The logic of big companies is quarterly financial reports; the logic of science is planting trees for ten years. When these two conflict, the sacrificed always is the latter—and the market ultimately rewards those willing to tackle hard problems.
The 25 people at Recursive may be writing the beginning of the next decade. Meta is cutting costs, but the market rewards value.
The ultimate form of AI is not a smarter tool, but a species capable of self-upgrading its tech tree.

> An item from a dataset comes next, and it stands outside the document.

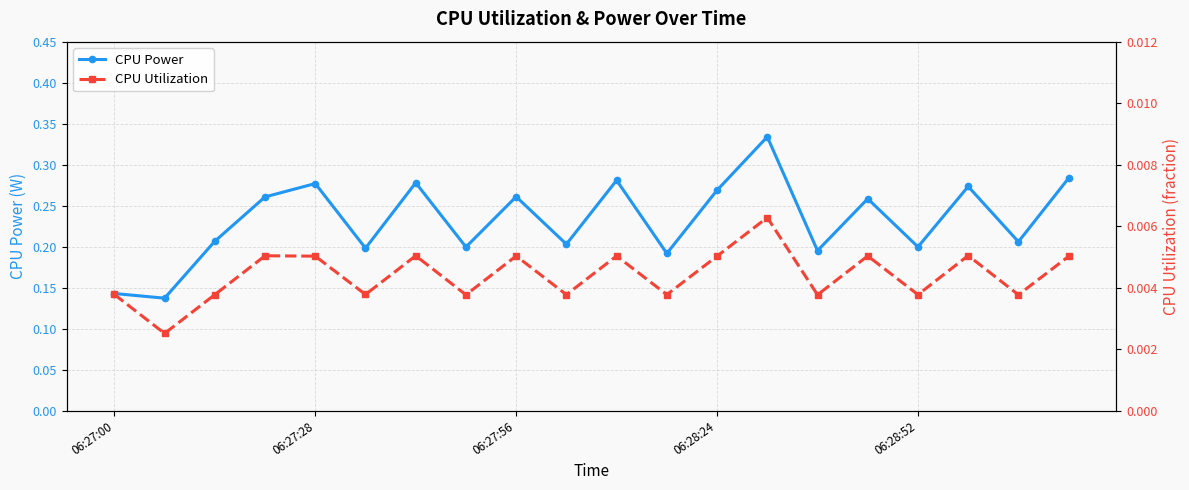

Reading left to right, extract all data points from this chart.

CPU Power: 0.1	0.1	0.2	0.3	0.3	0.2	0.3	0.2	0.3	0.2	0.3	0.2	0.3	0.3	0.2	0.3	0.2	0.3	0.2	0.3
CPU Utilization: 0.0	0.0	0.0	0.0	0.0	0.0	0.0	0.0	0.0	0.0	0.0	0.0	0.0	0.0	0.0	0.0	0.0	0.0	0.0	0.0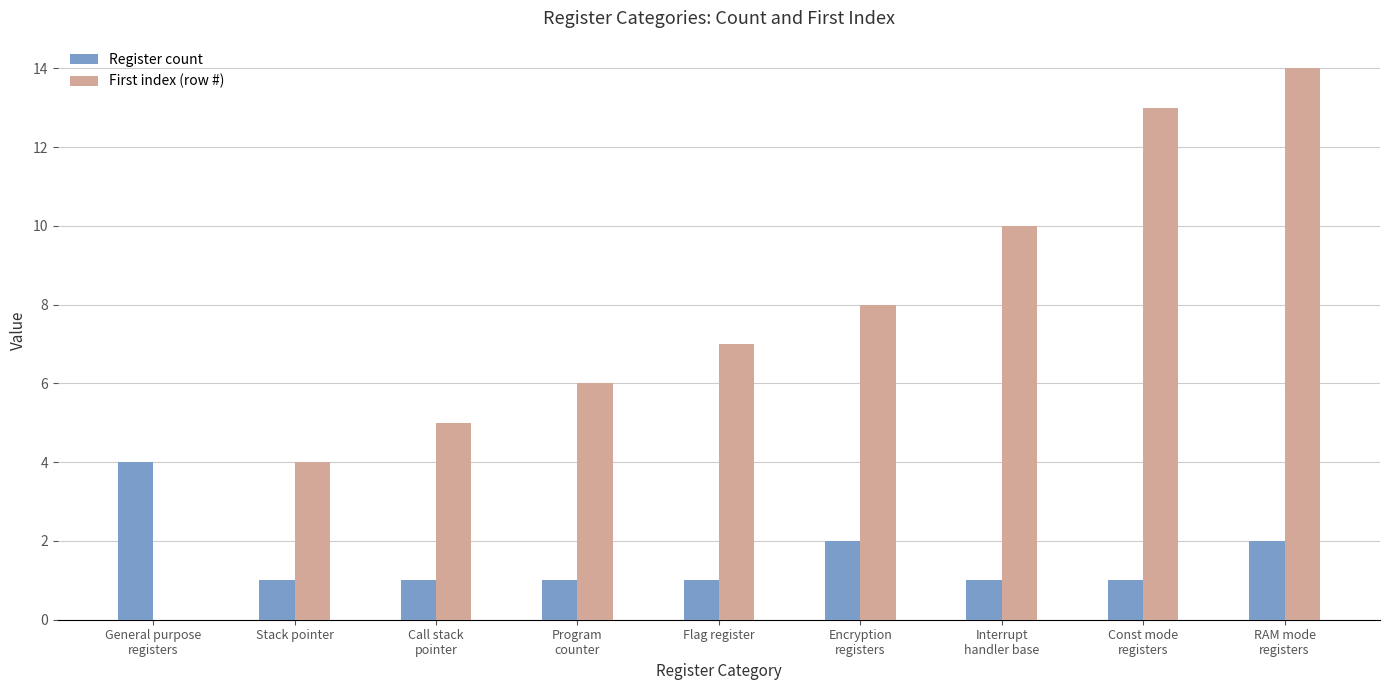

How many values in First index (row #) are above zero?

8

From being laid off in October 2025 to announcing $650 million in funding in May 2026—Tian Yundong did it in less than seven months.
This is not just a feel-good story; it’s the real script of Silicon Valley.
Sometimes, being “optimized out” is actually the true start of your life.
Big tech companies cut costs; the market rewards value. When everyone chases short-term KPIs, those willing to tackle hard problems and bet on long-term vision become the most scarce.
Recursive’s first “L1-level autonomous training system” plan will debut in mid-2026. By then, Meta may face that familiar question again:
Why can they always send out the truly worth betting on at the most critical moments?